Once in Le Mans and installed in the gîte in Mulsanne, an excellent dinner was procured from L’Auberge des 7 Plats in the beautiful old town of Mans. €19 for three courses of excellent Sartois cooking – it’s not just the roads that we go to France for. The next day, Friday, was practice and qualifying, so we made it to the circuit in time to see BOC members Michael Parr and Andrew Mitchell on track in Michael’s BMW 328 in the pre-war class. They looked good and I think qualified as the highest placed 328. Also in that group were two of three Talbots that won the three-litre class in the 1934 Alpine Trial. These cars were very interesting for me, as my own grandfather had competed in that Trial, in a Lancia Augusta, winning a Glacier Cup, and it was nice to have a personal connection with something there. I spoke to one of the owners of them now, who seemed interested that his car had beaten my grandfather all those years ago. I resisted the temptation to put pins in the tyres and wished him every luck instead. I don’t think he needed it though – the pre-war class was pretty well sown up by the Talbots, which are clearly even more competitive today than 74 years ago. As an aside, the Lancia still exists also. I tracked it down a few years ago after finding its purchase receipt and early service documents when clearing out an old box full of my grandfather’s papers. It is currently residing in Belgium and the owner was over the moon to find out its early history. He had had no idea it had been successfully rallied in period, although this has no doubt increased his insurance premium somewhat.

The rest of the weekend was much of the same, the racing was gripping to watch, with lots of great cars being properly exercised. As well as the racing, the car park and paddock was so full with wonderful and rare cars that one became almost blasé about it. For a group of petrolheads who revel in the rarities we didn’t know which way to turn most of the time! The comedy was provided by modern cars doing some laps inbetween the races. They were mainly BMWs on some sort of corporate sponsorship thing, which just looked even uglier than usual given that we were all looking at proper cars moments before they appeared. The crowning glory however, was a modern Ford GT spinning and stalling at low speed, on a track that just minutes before had been filled with genuine GT40s lapping at enormous speed and showing just why the new GT was so unnecessary. As for other Bristols, I saw several familiar cars but never managed to catch up with any of their owners. As well as a 400, a Beaufighter, a 401 Special and a 603 that we saw in the paddocks or carpark, we also saw a 407 heading out onto the circuit for one of the parade laps.

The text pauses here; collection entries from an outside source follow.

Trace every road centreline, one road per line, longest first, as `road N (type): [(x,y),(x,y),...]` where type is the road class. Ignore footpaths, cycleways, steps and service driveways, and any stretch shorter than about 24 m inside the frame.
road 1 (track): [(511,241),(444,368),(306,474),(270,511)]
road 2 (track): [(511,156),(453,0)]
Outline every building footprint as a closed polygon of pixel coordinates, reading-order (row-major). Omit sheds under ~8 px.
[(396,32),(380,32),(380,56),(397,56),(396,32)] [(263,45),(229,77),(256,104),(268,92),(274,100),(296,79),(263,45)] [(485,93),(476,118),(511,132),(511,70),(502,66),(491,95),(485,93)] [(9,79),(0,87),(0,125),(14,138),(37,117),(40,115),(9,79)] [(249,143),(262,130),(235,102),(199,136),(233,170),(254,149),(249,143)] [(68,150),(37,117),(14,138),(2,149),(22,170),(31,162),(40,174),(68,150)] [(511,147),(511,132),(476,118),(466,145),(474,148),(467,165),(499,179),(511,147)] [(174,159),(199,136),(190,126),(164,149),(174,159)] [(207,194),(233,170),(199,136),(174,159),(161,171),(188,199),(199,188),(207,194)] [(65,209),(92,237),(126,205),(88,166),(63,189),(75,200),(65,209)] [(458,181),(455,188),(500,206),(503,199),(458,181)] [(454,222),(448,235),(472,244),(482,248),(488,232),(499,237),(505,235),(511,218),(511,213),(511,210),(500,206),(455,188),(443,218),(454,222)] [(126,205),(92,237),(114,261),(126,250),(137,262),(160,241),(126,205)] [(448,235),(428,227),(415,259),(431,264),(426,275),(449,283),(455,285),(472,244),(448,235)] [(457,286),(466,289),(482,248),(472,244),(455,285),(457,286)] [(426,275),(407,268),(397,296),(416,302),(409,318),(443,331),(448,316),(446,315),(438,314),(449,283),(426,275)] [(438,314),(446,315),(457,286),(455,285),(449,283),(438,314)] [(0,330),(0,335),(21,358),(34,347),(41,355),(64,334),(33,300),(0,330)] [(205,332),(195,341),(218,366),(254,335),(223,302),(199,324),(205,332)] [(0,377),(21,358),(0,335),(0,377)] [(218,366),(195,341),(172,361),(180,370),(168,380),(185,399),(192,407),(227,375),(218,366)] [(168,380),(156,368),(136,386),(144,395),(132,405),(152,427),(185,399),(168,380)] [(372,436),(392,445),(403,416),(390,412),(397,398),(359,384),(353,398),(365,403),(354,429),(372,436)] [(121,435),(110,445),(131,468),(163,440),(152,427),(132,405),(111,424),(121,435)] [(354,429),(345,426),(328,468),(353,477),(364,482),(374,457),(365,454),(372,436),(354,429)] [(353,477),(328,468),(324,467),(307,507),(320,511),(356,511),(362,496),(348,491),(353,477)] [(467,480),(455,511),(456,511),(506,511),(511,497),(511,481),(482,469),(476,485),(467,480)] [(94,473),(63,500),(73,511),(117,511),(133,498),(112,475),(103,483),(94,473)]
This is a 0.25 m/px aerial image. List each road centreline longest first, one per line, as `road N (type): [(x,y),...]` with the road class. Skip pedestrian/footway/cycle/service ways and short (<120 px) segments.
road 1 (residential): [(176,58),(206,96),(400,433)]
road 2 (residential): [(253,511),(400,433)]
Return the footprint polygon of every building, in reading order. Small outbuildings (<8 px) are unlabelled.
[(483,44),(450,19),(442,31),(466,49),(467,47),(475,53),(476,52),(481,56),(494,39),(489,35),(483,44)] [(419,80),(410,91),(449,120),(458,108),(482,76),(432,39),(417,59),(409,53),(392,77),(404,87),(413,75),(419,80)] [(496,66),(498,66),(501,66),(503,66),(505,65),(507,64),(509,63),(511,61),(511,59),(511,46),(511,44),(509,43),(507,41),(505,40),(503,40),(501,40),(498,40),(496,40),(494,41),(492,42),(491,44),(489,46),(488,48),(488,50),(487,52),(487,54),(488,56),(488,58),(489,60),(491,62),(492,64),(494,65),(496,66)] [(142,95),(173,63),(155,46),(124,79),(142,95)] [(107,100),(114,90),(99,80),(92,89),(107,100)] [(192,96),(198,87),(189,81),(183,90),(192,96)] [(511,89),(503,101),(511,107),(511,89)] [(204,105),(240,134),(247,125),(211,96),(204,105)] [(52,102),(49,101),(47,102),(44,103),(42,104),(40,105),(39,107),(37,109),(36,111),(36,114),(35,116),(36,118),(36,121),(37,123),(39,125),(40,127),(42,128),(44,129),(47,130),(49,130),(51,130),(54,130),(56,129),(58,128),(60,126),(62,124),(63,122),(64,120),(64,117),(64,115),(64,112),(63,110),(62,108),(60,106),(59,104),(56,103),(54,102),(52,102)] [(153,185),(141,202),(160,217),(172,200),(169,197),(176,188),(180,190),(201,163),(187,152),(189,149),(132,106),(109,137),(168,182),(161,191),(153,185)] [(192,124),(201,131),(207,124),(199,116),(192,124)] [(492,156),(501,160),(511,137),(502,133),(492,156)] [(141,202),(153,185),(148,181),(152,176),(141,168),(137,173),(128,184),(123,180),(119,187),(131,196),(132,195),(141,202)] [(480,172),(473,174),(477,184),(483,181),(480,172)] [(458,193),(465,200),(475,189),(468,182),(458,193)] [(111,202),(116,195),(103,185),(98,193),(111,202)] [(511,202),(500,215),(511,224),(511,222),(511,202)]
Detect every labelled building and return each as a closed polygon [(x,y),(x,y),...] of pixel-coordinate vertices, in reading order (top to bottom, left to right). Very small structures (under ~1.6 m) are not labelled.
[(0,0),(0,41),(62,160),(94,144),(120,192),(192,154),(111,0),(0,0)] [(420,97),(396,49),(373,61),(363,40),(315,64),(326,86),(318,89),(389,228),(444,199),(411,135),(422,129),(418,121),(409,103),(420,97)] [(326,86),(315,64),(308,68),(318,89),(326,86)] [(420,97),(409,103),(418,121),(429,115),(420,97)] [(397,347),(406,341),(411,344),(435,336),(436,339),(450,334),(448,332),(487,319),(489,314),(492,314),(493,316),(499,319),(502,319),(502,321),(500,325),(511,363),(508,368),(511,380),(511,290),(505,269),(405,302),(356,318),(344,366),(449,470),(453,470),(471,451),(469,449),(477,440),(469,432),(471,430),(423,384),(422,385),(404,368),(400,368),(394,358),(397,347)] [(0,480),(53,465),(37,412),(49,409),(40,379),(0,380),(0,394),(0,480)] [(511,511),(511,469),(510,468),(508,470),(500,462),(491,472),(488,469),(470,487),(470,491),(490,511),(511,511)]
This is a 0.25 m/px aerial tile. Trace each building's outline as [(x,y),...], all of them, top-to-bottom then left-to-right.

The trip back was pretty smooth. After helping to hotwire a friend’s MGB (I said last time that it would be a useful thing to know!), we left Sunday lunchtime to miss the rush, this time in convoy with two 911s, ours having found a friend over the weekend. In the dry, it has to be said, they were faster than us. The second 911 was an orange RSR replica, which sounded like God’s own chariot, and every tunnel was an opportunity for him to drop a couple of gears and deafen us all! Back in Calais though, it seemed the 410 had won over both my passengers with its ride, comfort and pace, and certainly impressed the Porsche owners no end. We’d kept up a pretty steady 90mph cruise for about 5 hours on the autoroute all the way back from Le Mans, three up with luggage, and shown a decent 911 a pretty clean pair of heels on twisting roads in the torrential rain on the way down. And we managed to fit five in when taxi services were called for over the weekend. So there you have it, the Bristol 410 – who needs anything else?